LIST OF TASKS –
1: Reproduce the aarch64 ifunc patch description from the words containing "Finally, I updated" through "user sets LD_HWCAP_MASK.", substituting "HWCAP_DEFAULT_MASK" for "HWCAP_IMPORTANT".
2: In the aarch64 ifunc patch description, what type does the argument passed to the ifunc resolver function become in elf_ifunc_invoke?

DOCUMENT PASSAGE –
--- START ---

Patchwork [aarch64] Fix hpwcap argument passed to ifunc resolvers

login
register
mail settings
Submitter Steve Ellcey
Date Aug. 30, 2017, 10:35 p.m.
Message ID <1504132534.3182.4.camel@cavium.com>
Download mbox | patch
Permalink /patch/22431/
State New
Headers show

Comments

Steve Ellcey - Aug. 30, 2017, 10:35 p.m.
I submitted a patch to gcc to use IFUNCs in libatomic.

https://gcc.gnu.org/ml/gcc-patches/2017-08/msg00545.html

While addressing some of the comments to that patch I
realized I needed some changes to glibc in order to
enable the functionality correctly.  This patch has
those changes.  In elf_ifunc_invoke I changed the
argument type passed to the ifunc resolver function
from 'unsigned long int' to 'uint64_t'.  This doesn't
matter until we do ILP32 but I would like to change
it now so that I can check in the gcc patch with a 
matching type and not have to change it later.  The
other change here is to use hwcap_mask to mask out
the hwcap value passed to the resolver function.  This
means that ifunc resolvers that use the hwcap argument
to check for hardware capabilities will be affected
by LD_HWCAP_MASK in the same way that glibc resolver
functions are.

Finally, I updated HWCAP_IMPORTANT to be all the
known HWCAP_* values or'ed together so that nothing
was masked out by default.  This was set to just
HWCAP_CPUID before and if you did not set LD_HWCAP_MASK
but tried to check HWCAP_ATOMICS in a ifunc resolver
you would get 0 because the default value of hwcap_mask
would not have that bit set and it would get masked out by
the AND operation I added to elf_ifunc_invoke.  I don't
think we want any of the hardware capabilities masked out
by default, but only if the user sets LD_HWCAP_MASK.

--- END ---

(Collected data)
--- START ---

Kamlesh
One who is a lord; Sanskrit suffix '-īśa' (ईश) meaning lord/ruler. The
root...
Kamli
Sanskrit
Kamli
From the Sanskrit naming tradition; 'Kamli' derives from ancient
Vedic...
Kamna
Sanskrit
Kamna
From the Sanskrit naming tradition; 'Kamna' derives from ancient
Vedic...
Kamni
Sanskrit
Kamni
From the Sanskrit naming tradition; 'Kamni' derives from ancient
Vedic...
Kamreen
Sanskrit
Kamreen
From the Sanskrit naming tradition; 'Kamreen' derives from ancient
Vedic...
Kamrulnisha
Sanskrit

--- END ---

SET OF ANSWERS –
1:
Finally, I updated HWCAP_DEFAULT_MASK to be all the
known HWCAP_* values or'ed together so that nothing
was masked out by default.  This was set to just
HWCAP_CPUID before and if you did not set LD_HWCAP_MASK
but tried to check HWCAP_ATOMICS in a ifunc resolver
you would get 0 because the default value of hwcap_mask
would not have that bit set and it would get masked out by
the AND operation I added to elf_ifunc_invoke.  I don't
think we want any of the hardware capabilities masked out
by default, but only if the user sets LD_HWCAP_MASK.

2: It becomes 'uint64_t', replacing 'unsigned long int'.